● **TRY IT**
Please return each of the entries that follow, unchanged in every word.

● **GIVEN ENTRIES**
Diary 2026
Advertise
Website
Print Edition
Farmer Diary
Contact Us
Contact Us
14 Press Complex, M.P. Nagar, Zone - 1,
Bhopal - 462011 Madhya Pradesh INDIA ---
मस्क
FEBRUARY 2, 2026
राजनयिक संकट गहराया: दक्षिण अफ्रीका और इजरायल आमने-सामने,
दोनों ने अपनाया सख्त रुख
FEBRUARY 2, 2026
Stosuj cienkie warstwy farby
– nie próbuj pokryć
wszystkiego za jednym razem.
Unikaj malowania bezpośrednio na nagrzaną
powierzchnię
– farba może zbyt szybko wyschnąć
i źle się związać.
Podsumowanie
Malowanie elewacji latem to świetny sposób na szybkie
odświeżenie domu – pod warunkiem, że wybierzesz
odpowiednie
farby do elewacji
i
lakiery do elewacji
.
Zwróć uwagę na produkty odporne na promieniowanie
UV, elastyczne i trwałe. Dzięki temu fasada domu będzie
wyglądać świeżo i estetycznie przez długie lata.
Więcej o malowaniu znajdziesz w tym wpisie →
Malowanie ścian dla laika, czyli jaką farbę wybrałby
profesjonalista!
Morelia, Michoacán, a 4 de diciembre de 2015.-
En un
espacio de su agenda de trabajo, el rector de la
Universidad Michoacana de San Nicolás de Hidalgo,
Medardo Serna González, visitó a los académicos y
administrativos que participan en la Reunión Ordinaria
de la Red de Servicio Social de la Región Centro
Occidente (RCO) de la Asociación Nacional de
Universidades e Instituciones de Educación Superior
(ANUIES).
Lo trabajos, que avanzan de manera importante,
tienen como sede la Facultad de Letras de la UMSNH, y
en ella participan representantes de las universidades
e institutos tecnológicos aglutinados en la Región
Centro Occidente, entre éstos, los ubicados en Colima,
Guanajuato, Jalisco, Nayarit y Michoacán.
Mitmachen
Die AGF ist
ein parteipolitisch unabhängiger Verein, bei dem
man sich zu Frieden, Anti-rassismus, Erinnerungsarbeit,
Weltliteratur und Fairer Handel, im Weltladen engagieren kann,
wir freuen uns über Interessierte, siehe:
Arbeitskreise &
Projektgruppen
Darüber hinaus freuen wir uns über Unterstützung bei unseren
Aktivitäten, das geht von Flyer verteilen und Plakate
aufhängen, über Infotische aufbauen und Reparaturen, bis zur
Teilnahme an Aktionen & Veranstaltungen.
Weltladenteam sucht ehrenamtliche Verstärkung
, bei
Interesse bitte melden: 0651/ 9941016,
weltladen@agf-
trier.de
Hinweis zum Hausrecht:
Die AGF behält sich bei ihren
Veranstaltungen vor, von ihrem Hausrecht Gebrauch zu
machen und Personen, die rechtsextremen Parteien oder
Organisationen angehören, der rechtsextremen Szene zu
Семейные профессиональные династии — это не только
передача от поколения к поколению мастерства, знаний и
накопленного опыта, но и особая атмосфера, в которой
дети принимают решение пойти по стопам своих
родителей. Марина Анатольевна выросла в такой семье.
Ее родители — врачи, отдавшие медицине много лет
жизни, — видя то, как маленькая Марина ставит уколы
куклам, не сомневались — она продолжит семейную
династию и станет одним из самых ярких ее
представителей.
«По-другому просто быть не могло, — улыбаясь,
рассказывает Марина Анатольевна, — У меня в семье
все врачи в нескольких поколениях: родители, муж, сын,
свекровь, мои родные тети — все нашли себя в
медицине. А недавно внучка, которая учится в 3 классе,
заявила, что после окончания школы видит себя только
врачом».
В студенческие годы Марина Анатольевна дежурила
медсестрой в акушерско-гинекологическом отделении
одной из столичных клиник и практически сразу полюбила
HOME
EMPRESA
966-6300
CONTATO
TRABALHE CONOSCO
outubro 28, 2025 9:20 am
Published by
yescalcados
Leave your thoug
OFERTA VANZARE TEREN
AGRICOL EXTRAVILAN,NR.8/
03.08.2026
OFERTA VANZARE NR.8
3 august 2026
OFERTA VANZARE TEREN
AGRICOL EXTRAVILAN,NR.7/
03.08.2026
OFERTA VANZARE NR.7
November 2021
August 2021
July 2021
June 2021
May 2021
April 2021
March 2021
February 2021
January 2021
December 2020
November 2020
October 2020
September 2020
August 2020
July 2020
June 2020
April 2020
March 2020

● **TASK ANSWER**
Diary 2026
Advertise
Website
Print Edition
Farmer Diary
Contact Us
Contact Us
14 Press Complex, M.P. Nagar, Zone - 1,
Bhopal - 462011 Madhya Pradesh INDIA ---
मस्क
FEBRUARY 2, 2026
राजनयिक संकट गहराया: दक्षिण अफ्रीका और इजरायल आमने-सामने,
दोनों ने अपनाया सख्त रुख
FEBRUARY 2, 2026
Stosuj cienkie warstwy farby
– nie próbuj pokryć
wszystkiego za jednym razem.
Unikaj malowania bezpośrednio na nagrzaną
powierzchnię
– farba może zbyt szybko wyschnąć
i źle się związać.
Podsumowanie
Malowanie elewacji latem to świetny sposób na szybkie
odświeżenie domu – pod warunkiem, że wybierzesz
odpowiednie
farby do elewacji
i
lakiery do elewacji
.
Zwróć uwagę na produkty odporne na promieniowanie
UV, elastyczne i trwałe. Dzięki temu fasada domu będzie
wyglądać świeżo i estetycznie przez długie lata.
Więcej o malowaniu znajdziesz w tym wpisie →
Malowanie ścian dla laika, czyli jaką farbę wybrałby
profesjonalista!
Morelia, Michoacán, a 4 de diciembre de 2015.-
En un
espacio de su agenda de trabajo, el rector de la
Universidad Michoacana de San Nicolás de Hidalgo,
Medardo Serna González, visitó a los académicos y
administrativos que participan en la Reunión Ordinaria
de la Red de Servicio Social de la Región Centro
Occidente (RCO) de la Asociación Nacional de
Universidades e Instituciones de Educación Superior
(ANUIES).
Lo trabajos, que avanzan de manera importante,
tienen como sede la Facultad de Letras de la UMSNH, y
en ella participan representantes de las universidades
e institutos tecnológicos aglutinados en la Región
Centro Occidente, entre éstos, los ubicados en Colima,
Guanajuato, Jalisco, Nayarit y Michoacán.
Mitmachen
Die AGF ist
ein parteipolitisch unabhängiger Verein, bei dem
man sich zu Frieden, Anti-rassismus, Erinnerungsarbeit,
Weltliteratur und Fairer Handel, im Weltladen engagieren kann,
wir freuen uns über Interessierte, siehe:
Arbeitskreise &
Projektgruppen
Darüber hinaus freuen wir uns über Unterstützung bei unseren
Aktivitäten, das geht von Flyer verteilen und Plakate
aufhängen, über Infotische aufbauen und Reparaturen, bis zur
Teilnahme an Aktionen & Veranstaltungen.
Weltladenteam sucht ehrenamtliche Verstärkung
, bei
Interesse bitte melden: 0651/ 9941016,
weltladen@agf-
trier.de
Hinweis zum Hausrecht:
Die AGF behält sich bei ihren
Veranstaltungen vor, von ihrem Hausrecht Gebrauch zu
machen und Personen, die rechtsextremen Parteien oder
Organisationen angehören, der rechtsextremen Szene zu
Семейные профессиональные династии — это не только
передача от поколения к поколению мастерства, знаний и
накопленного опыта, но и особая атмосфера, в которой
дети принимают решение пойти по стопам своих
родителей. Марина Анатольевна выросла в такой семье.
Ее родители — врачи, отдавшие медицине много лет
жизни, — видя то, как маленькая Марина ставит уколы
куклам, не сомневались — она продолжит семейную
династию и станет одним из самых ярких ее
представителей.
«По-другому просто быть не могло, — улыбаясь,
рассказывает Марина Анатольевна, — У меня в семье
все врачи в нескольких поколениях: родители, муж, сын,
свекровь, мои родные тети — все нашли себя в
медицине. А недавно внучка, которая учится в 3 классе,
заявила, что после окончания школы видит себя только
врачом».
В студенческие годы Марина Анатольевна дежурила
медсестрой в акушерско-гинекологическом отделении
одной из столичных клиник и практически сразу полюбила
HOME
EMPRESA
966-6300
CONTATO
TRABALHE CONOSCO
outubro 28, 2025 9:20 am
Published by
yescalcados
Leave your thoug
OFERTA VANZARE TEREN
AGRICOL EXTRAVILAN,NR.8/
03.08.2026
OFERTA VANZARE NR.8
3 august 2026
OFERTA VANZARE TEREN
AGRICOL EXTRAVILAN,NR.7/
03.08.2026
OFERTA VANZARE NR.7
November 2021
August 2021
July 2021
June 2021
May 2021
April 2021
March 2021
February 2021
January 2021
December 2020
November 2020
October 2020
September 2020
August 2020
July 2020
June 2020
April 2020
March 2020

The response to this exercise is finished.